Here are a few examples of what I’m referring to from my personal experience. Now anyone can claim they’re irrelevant to their personal use case and therefore not worthy of a review but I am a heavy user.
In home streaming. Nvenc on the 3090 is incapable of encoding 4K above ~80fps. I had to discover this on my own through trial and error. I thought my card was broken before I found corroborating experiences online. I can’t think of a single outlet that has investigated encoding or streaming performance in the past 4 years. Nvidia certainly doesn’t advertise those limits.
DSR/DLDSR. I had to trawl through Reddit posts to get some kind of explanation of how the “smoothness” setting is actually flipped when you’re using DSR vs DLDSR. It’s confusing as heck. I recently started playing with RTX HDR and it’s the same story there.
This is what I mean by the experience of actually using a graphics card not being captured in avg FPS graphs.
Just in case you hadn't seen it, as I happened upon it way back when I was digging through their SDK docs for the optical flow accelerator block, trying to see what the performance differences were between Ampere and Ada generations.
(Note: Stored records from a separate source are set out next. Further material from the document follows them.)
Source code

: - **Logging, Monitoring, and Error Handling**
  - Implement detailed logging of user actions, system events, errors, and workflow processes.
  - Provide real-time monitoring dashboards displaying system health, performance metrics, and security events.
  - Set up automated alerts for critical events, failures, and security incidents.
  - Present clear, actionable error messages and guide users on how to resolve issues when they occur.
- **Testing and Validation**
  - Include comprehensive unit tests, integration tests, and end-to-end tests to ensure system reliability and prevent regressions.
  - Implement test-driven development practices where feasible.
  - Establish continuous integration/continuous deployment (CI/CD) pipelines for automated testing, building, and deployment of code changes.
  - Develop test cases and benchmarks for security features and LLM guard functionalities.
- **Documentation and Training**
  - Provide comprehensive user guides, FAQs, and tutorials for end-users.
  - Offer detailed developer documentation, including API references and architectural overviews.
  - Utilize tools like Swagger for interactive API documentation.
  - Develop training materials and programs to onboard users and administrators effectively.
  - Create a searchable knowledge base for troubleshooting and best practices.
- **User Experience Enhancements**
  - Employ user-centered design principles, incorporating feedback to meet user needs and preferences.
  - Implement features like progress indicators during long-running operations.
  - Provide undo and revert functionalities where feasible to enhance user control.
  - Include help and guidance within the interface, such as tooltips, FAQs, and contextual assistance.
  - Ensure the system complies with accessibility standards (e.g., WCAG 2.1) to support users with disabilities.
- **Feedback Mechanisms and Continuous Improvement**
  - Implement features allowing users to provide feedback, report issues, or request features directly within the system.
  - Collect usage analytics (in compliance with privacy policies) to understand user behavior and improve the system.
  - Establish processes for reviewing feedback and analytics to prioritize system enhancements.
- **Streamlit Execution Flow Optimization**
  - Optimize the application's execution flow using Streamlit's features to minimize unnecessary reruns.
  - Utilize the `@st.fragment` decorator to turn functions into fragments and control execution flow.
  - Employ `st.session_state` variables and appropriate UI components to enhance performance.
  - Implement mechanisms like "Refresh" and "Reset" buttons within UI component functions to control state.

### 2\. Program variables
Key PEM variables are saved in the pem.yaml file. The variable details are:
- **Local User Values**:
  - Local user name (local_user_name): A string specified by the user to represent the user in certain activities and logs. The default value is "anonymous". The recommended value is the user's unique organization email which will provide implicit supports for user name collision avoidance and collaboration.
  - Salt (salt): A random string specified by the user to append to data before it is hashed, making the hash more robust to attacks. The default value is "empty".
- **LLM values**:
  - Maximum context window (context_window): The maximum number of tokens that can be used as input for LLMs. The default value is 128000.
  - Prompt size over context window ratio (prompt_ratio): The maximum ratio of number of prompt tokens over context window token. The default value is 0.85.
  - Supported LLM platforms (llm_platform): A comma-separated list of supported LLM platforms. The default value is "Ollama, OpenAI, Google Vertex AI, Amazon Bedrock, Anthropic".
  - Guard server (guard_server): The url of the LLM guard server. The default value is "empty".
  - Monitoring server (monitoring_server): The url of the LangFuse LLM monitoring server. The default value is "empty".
Archive version of Video Codec SDK
docs.nvidia.com
They only give info for 1080p 8-bit encoding, but if you take the HEVC p3 preset numbers and scale them downward based on 4k having 4x the number of pixels to encode, you're very much in the ballpark of ~80fps, doubly so if you were doing a 10-bit encode.
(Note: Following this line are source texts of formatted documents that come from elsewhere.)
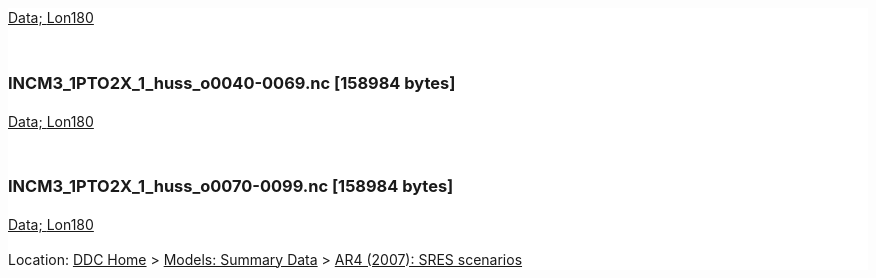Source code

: <a href="http://apps.ipcc-data.org/cgi-bin/downl/ar4_nc/huss/INCM3_1PTO2X_1_huss_o0010-0039.nc">Data; </a><a href="http://apps.ipcc-data.org/cgi-bin/downl/ar4_nc/huss/INCM3_1PTO2X_1_huss_o0010-0039.cyto180.nc"> Lon180</a><br/>
<br/><h3>INCM3_1PTO2X_1_huss_o0040-0069.nc [158984 bytes]</h3>
<a href="http://apps.ipcc-data.org/cgi-bin/downl/ar4_nc/huss/INCM3_1PTO2X_1_huss_o0040-0069.nc">Data; </a><a href="http://apps.ipcc-data.org/cgi-bin/downl/ar4_nc/huss/INCM3_1PTO2X_1_huss_o0040-0069.cyto180.nc"> Lon180</a><br/>
<br/><h3>INCM3_1PTO2X_1_huss_o0070-0099.nc [158984 bytes]</h3>
<a href="http://apps.ipcc-data.org/cgi-bin/downl/ar4_nc/huss/INCM3_1PTO2X_1_huss_o0070-0099.nc">Data; </a><a href="http://apps.ipcc-data.org/cgi-bin/downl/ar4_nc/huss/INCM3_1PTO2X_1_huss_o0070-0099.cyto180.nc"> Lon180</a><br/>

<div id="breadcrumb2" align="left">
Location: <a href="/index.html">DDC Home</a> > <a href="/sim/gcm_clim/">Models: Summary Data</a>
> <a href="/sim/gcm_clim/SRES_AR4/index.html">AR4 (2007): SRES scenarios</a>
</div>
</td></tr></table>
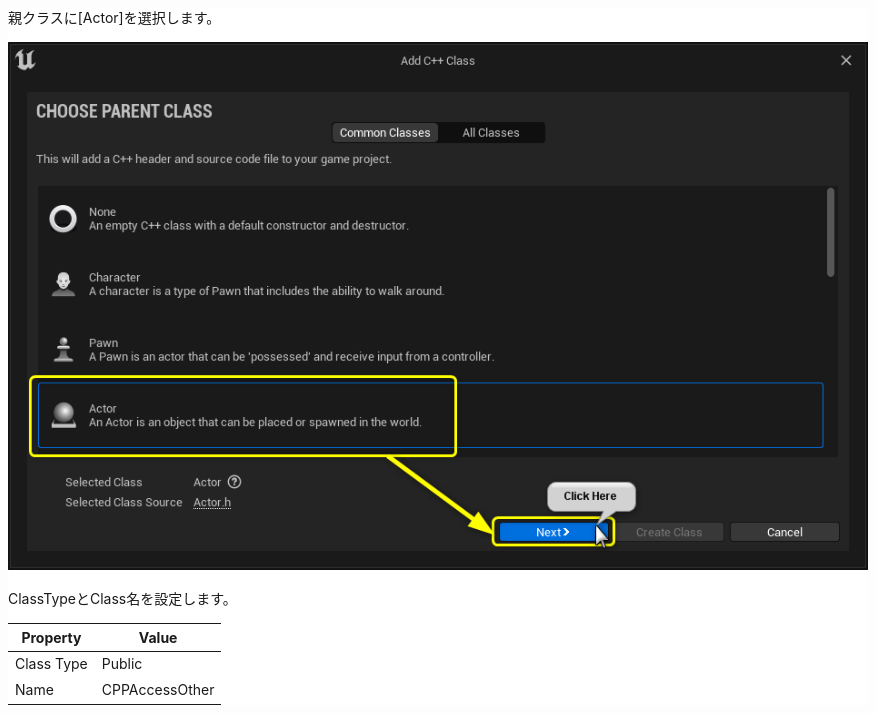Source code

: 親クラスに[Actor]を選択します。

![](/images/books/ue5_starter_cpp_and_bp_001/chap_03_cpp_access_specifier/2022-08-13-15-44-47.png)

ClassTypeとClass名を設定します。

| Property   | Value          |
| ---------- | -------------- |
| Class Type | Public         |
| Name       | CPPAccessOther |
Edit: I do have to give Nvidia some credit for transparency in their table too, when the numbers aren't exactly flattering. Not only has encoding
performance overall stayed largely flat since Pascal, Ada regresses in a lot of the presets compared to Ampere, and on some of the slower (high quality ones) even Pascal is significantly faster. They mention in one of the footnotes that performance scales essentially linearly with the video clocks, and then give those same video clocks as examples, with Ada clocked head and shoulders above the rest, and yet performing
worse.
Like
@trinibwoy says, it'd be a very interesting deep dive to try to figure out
why encoder performance seems to regress. Do they just remove 'slices' or chunks of the decoder block to save die space every generation, knowing that the higher clocks will even everything out and keep performance roughly static?